Discretization and generating concept hierarchies

  1. Unsupervised discretization -  class variable is not used.
    • Equal-interval (equiwidth) binning: split the whole range of numbers in intervals with equal size.
    • Equal-frequency (equidepth) binning: use intervals containing equal number of values.
  2. Supervised discretization - uses the values of the class variable.
    • Using class boundaries. Three steps:
      • Sort values.
      • Place breakpoints between values belonging to different classes.
      • If too many intervals, merge intervals with equal or similar class distributions.
    • Entropy (information)-based discretization. Example:
      • Information in a class distribution:
        • Denote a set of five values occurring in tuples belonging to two classes (+ and -) as [+,+,+,-,-]
        • That is, the first 3 belong to "+" tuples and the last 2 - to "-" tuples
        • Then, Info([+,+,+,-,-]) = -(3/5)*log(3/5)-(2/5)*log(2/5) (logs are base 2)
        • 3/5 and 2/5 are relative frequencies (probabilities)
        • Ignoring the order of the values, we can use the following notation: [3,2] meaning 3 values from one class and 2 - from the other.

■ DATA PROVIDED
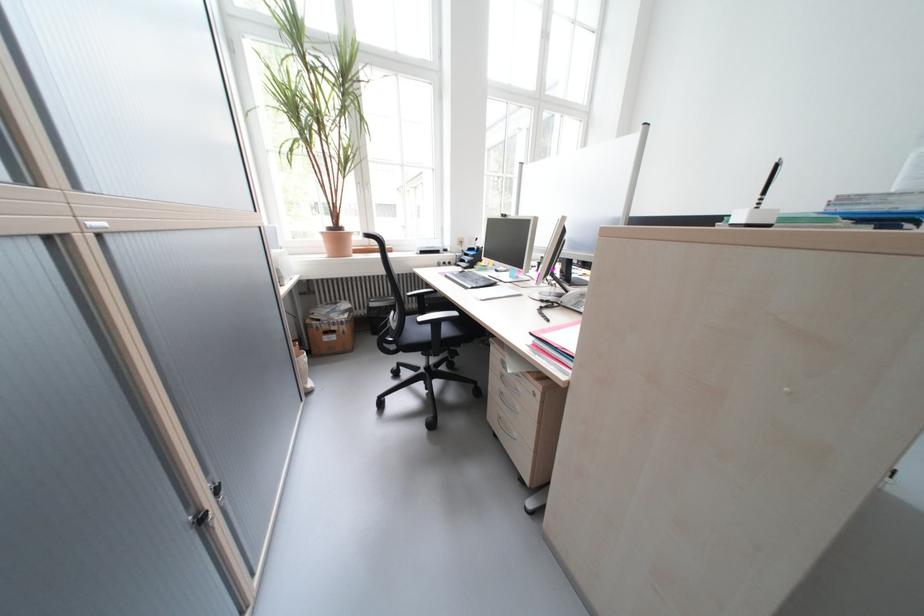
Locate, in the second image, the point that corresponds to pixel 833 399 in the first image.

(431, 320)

■ EXERCISES TO COMPLETE
1) In the discretization text, what base are the logs in the Info formula?
2) Extend the discretization text beyond its last sentence.
You won't need the material for this.

■ RESULTS FOR THE EXERCISE
1) Base 2.

2)
        • Then, Info([3,2]) = -(3/5)*log(3/5)-(2/5)*log(2/5)
      • Information in a split (2/5 and 3/5 are weight coefficients):
        • Info([+,+],[+,-,-]) = (2/5)*Info([+,+]) + (3/5)*Info([+,-,-])
        • Or, Info([2,0],[1,2]) = (2/5)*Info([2,0]) + (3/5)*Info([1,2])
      • Method:
        • Sort the values;
        • Calculate information in all possible splits;
        • Choose the split that minimizes information;
        • Do not include breakpoints between values belonging to the same class (this will increase information);
        • Apply the same to the resulting intervals until some stopping criterion is satisfied.
  3. Generating concept hierarchies: recursively applying partitioning or discretization methods.